Per Yahya, la vita nel rifugio è diventata rapidamente noiosa. Per settimane si è ritrovato seduto irrequieto, fuori di testa, troppo lontano da Roma per cercare lavoro, ricevendo poco aiuto dai volontari. Non aveva un permesso di lavoro, però, e non voleva avere un ruolo nella vasta e sfruttatrice economia sommersa italiana. Come previsto, anche lui divenne presto solo, poiché tutti gradualmente se ne andarono. Tranne lui.

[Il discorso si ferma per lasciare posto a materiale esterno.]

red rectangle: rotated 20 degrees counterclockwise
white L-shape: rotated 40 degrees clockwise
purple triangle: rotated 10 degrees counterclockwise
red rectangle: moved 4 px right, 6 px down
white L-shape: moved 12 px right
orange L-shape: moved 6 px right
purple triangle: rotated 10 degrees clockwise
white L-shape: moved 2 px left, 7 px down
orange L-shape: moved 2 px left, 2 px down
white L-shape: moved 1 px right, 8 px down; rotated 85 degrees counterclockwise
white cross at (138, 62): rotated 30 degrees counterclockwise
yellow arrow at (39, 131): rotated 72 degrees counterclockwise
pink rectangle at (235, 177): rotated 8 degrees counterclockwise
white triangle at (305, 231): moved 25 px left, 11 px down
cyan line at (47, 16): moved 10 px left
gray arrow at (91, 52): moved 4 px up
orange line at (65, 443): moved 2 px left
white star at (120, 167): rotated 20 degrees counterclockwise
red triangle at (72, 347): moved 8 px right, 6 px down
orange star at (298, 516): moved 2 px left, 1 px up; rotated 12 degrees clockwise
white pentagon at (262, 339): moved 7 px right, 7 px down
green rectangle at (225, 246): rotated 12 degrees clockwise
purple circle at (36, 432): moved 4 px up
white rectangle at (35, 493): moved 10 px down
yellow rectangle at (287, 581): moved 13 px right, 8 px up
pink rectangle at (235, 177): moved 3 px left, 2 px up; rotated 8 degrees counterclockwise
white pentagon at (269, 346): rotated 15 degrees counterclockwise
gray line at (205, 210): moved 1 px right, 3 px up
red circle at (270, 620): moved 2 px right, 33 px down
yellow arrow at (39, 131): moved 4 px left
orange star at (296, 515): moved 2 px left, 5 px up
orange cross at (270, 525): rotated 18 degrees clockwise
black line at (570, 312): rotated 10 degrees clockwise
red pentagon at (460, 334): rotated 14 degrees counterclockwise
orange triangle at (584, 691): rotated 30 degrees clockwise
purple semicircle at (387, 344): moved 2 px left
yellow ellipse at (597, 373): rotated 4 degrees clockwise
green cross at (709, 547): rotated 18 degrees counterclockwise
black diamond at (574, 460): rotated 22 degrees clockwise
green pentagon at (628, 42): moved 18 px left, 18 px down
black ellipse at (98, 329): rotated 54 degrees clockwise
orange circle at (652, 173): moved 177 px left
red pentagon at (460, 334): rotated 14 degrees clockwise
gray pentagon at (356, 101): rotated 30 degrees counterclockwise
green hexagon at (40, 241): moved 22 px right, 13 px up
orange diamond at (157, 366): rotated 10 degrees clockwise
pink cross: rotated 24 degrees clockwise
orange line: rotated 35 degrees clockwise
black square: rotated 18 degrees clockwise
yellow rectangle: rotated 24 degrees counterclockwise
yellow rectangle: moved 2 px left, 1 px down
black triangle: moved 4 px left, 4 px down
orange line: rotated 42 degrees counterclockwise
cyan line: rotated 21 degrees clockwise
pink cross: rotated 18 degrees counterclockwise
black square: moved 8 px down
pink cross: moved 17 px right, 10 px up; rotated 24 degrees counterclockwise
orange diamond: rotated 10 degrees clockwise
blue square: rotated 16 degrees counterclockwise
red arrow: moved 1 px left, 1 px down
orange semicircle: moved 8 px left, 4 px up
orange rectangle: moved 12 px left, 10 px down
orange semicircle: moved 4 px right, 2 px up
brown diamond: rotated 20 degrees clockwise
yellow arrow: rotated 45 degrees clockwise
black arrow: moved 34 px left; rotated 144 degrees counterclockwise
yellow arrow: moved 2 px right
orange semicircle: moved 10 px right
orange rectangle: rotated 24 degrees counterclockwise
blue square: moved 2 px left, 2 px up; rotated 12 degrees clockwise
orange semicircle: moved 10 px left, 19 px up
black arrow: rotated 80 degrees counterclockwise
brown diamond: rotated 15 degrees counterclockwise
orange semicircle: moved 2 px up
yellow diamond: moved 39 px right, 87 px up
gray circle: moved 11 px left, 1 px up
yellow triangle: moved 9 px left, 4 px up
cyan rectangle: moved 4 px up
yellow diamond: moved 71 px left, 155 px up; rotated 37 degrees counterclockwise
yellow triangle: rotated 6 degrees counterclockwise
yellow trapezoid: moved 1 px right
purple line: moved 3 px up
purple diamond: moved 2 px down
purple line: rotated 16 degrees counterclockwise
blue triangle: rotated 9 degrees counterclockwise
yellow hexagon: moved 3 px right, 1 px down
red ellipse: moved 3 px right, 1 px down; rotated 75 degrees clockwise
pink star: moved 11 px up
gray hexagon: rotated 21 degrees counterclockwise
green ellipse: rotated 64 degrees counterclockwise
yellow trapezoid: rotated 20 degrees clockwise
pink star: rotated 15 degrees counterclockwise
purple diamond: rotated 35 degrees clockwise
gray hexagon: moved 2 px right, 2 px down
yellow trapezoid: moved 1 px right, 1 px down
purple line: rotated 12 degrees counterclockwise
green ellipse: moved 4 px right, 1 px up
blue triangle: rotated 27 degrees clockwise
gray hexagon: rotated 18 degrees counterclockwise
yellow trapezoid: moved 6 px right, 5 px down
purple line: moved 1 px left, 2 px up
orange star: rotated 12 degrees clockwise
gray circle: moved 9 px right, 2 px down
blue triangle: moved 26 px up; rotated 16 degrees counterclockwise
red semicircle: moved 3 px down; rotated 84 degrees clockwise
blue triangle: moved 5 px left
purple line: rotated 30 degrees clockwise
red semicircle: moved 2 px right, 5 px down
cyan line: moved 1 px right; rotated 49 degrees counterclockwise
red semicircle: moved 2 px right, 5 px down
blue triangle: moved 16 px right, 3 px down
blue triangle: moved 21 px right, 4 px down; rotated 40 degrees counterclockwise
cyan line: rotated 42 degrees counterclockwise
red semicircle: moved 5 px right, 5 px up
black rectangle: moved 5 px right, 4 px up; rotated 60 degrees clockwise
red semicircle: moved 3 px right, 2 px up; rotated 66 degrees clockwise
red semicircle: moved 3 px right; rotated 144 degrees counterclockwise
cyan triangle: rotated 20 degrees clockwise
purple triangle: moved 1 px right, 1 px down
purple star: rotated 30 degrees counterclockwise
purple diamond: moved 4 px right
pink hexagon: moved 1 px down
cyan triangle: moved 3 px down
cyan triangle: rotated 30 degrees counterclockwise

Più o meno nello stesso periodo, Mary è arrivata a casa di sua sorella nel nord Italia e in pochi giorni ha ricevuto una chiamata dalla polizia. Volevano che andasse alla stazione locale per discutere del suo soggiorno. Si è presentata, aspettandosi un gioco da ragazzi durante le solite procedure, ma invece c’è stata una brutta notizia: non avrebbe ottenuto la residenza a lungo termine, le disse la polizia, perché il suo paese non era in guerra. Sembrava che non potessero darlo a Yahya. Mariam ha parlato con un avvocato e le è stato detto che avrebbe potuto beneficiare dell’asilo politico, che le avrebbe concesso sei mesi. Allora chissà.
Ben Munster è un giornalista finanziario con sede a Roma. È apparso in NewyorkeseE RispettataE Financial TimesE investigatore privatoE Tendenza E viceè un autore DecifraColonna Conoscenza Zero.
Questo articolo era pubblicato per la prima volta occupazione giacobino.